Zu hohe Sanktionsrisiken im Vertragsnaturschutz
 
Jürgen Metzner vom Deutschen Verband für Landschaftspflege fürchtet, dass viele Elemente aus dem Vertragsnaturschutz herausfallen. Statt wie bislang 47 sind künftig nur noch 20 Maßnahmen in der ländlichen Entwicklung enthalten. Das soll für weniger Bürokratie sorgen. "Ich fürchte, bei der Umschichtung der Elemente aus dem Vertragsnaturschutz in die neuen Maßnahmen fällt einiges weg - sei es, weil das ganze zu kompliziert ist oder auch, weil es an Kreativität mangelt."
 
Außerdem kritisiert Metzner zu komplizierte Verfahren und zu hohe Sanktionsrisiken: "So verlieren die Landwirte die Lust am Naturschutz." Das sei fatal: "Naturschutzziele erreicht man nur mit der Landwirtschaft."
 
Den viel besprochenen Bürokratieabbau sehen einige nicht: Zu hoch sei der Abstimmungsbedarf zwischen EU, Ländern, Bundesländern und Kommunen.

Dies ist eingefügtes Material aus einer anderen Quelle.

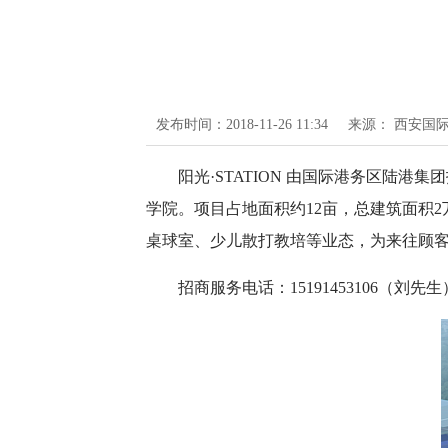
发布时间：2018-11-26 11:34
来源： 西安国
阳光·STATION 由国际港务区
学院。项目占地面积约12亩，总建筑面积
桌球室、少儿散打教培等业态，为来往顾
招商服务电话：15191453106（刘先生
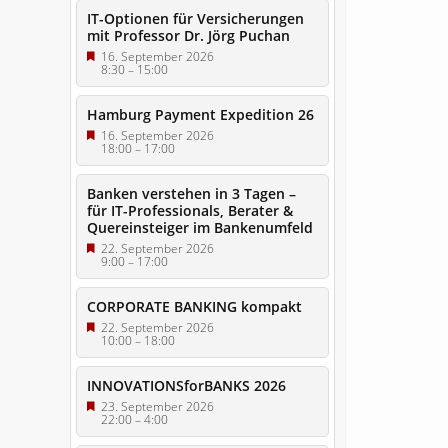
IT-Optionen für Versicherungen
mit Professor Dr. Jörg Puchan
16. September 2026
8:30
–
15:00
Hamburg Payment Expedition 26
16. September 2026
18:00
–
17:00
Banken verstehen in 3 Tagen –
für IT-Professionals, Berater &
Quereinsteiger im Bankenumfeld
22. September 2026
9:00
–
17:00
CORPORATE BANKING kompakt
22. September 2026
10:00
–
18:00
INNOVATIONSforBANKS 2026
23. September 2026
22:00
–
4:00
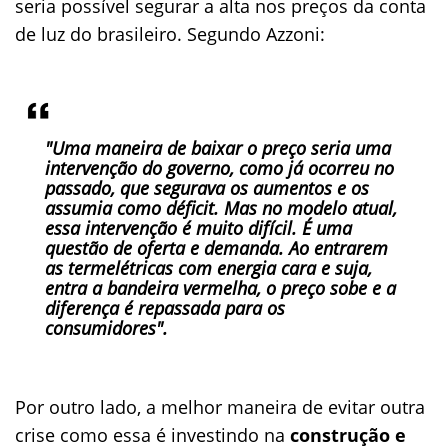
seria possível segurar a alta nos preços da conta
de luz do brasileiro. Segundo Azzoni:
"Uma maneira de baixar o preço seria uma
intervenção do governo, como já ocorreu no
passado, que segurava os aumentos e os
assumia como déficit. Mas no modelo atual,
essa intervenção é muito difícil. É uma
questão de oferta e demanda. Ao entrarem
as termelétricas com energia cara e suja,
entra a bandeira vermelha, o preço sobe e a
diferença é repassada para os
consumidores".
Por outro lado, a melhor maneira de evitar outra
crise como essa é investindo na
construção e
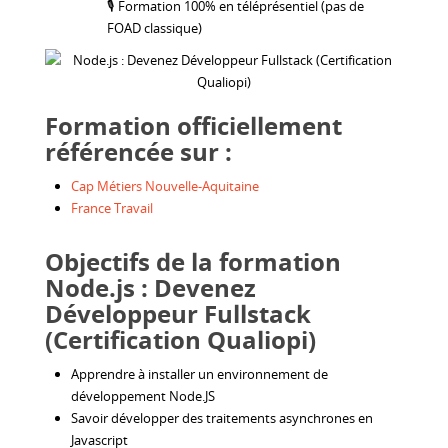
🎙 Formation 100% en téléprésentiel (pas de
FOAD classique)
Formation officiellement
référencée sur :
Cap Métiers Nouvelle-Aquitaine
France Travail
Objectifs de la formation
Node.js : Devenez
Développeur Fullstack
(Certification Qualiopi)
Apprendre à installer un environnement de
développement Node.JS
Savoir développer des traitements asynchrones en
Javascript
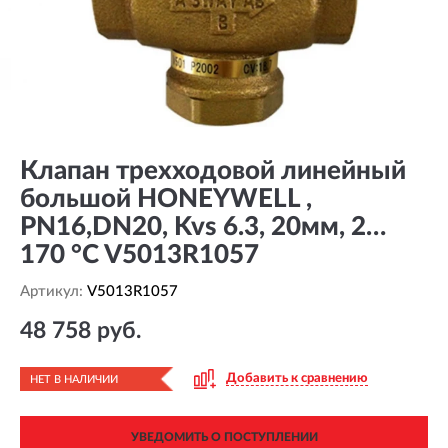
Клапан трехходовой линейный
большой HONEYWELL ,
PN16,DN20, Kvs 6.3, 20мм, 2…
170 °C V5013R1057
Артикул:
V5013R1057
48 758 руб.
Добавить к сравнению
НЕТ В НАЛИЧИИ
УВЕДОМИТЬ О ПОСТУПЛЕНИИ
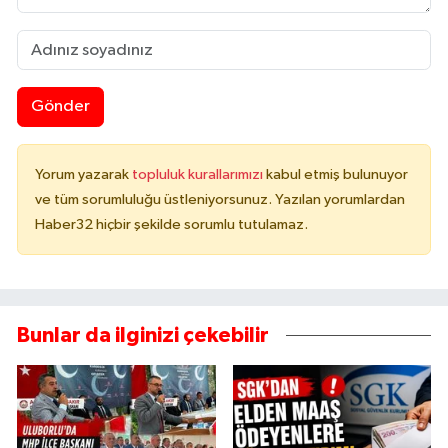
Tarihi Yapılarımız
Teknoloji
Gönder
Türkiye
Yorum yazarak
topluluk kurallarımızı
kabul etmiş bulunuyor
Yerel
ve tüm sorumluluğu üstleniyorsunuz. Yazılan yorumlardan
Haber32 hiçbir şekilde sorumlu tutulamaz.
İletişim
Künye
Bunlar da ilginizi çekebilir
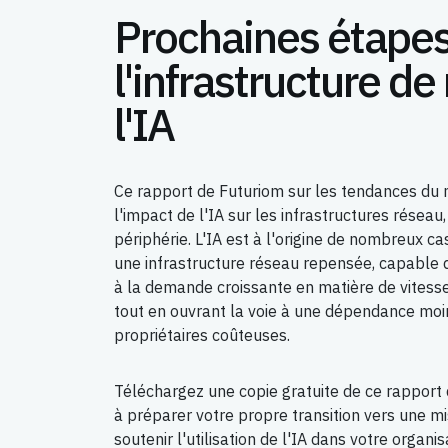
Prochaines étape
l'infrastructure d
l'IA
Ce rapport de Futuriom sur les tendances du
l'impact de l'IA sur les infrastructures réseau
périphérie. L'IA est à l'origine de nombreux cas
une infrastructure réseau repensée, capable 
à la demande croissante en matière de vitesse, 
tout en ouvrant la voie à une dépendance moin
propriétaires coûteuses.
Téléchargez une copie gratuite de ce rapport
à préparer votre propre transition vers une mi
soutenir l'utilisation de l'IA dans votre organis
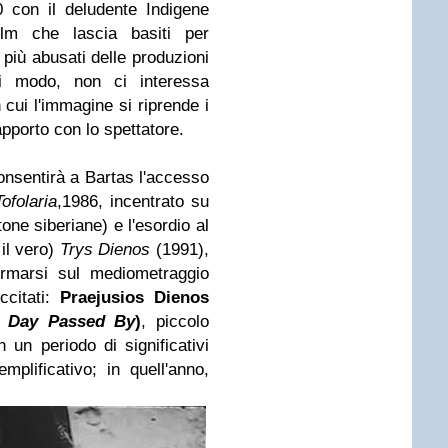
 con il deludente Indigene
film che lascia basiti per
i più abusati delle produzioni
ni modo, non ci interessa
n cui l'immagine si riprende i
apporto con lo spettatore.
onsentirà a Bartas l'accesso
Tofolaria
,1986, incentrato su
one siberiane) e l'esordio al
il vero)
Trys Dienos
(1991),
ermarsi sul mediometraggio
ccitati:
Praejusios Dienos
e Day Passed By
)
, piccolo
 un periodo di significativi
mplificativo; in quell'anno,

Ohne funktionstüchtige Landwirtschaft kein funktionstüchtiger ländlicher Raum

Landwirtschaft ist wichtig, nicht nur um Nahrungsmittel zu produzieren, sondern auch für die Funktionsfähigkeit ländlicher Regionen, darin waren sich die Diskussionsteilnehmer einig. Bauern pflegen die Landschaft, betreiben aktiv Umweltschutz, bieten Urlaub auf dem Bauernhof, Hofcafés und schaffen Arbeitsplätze - kurz, sie erhöhen die Wertschöpfungskette auf dem Land.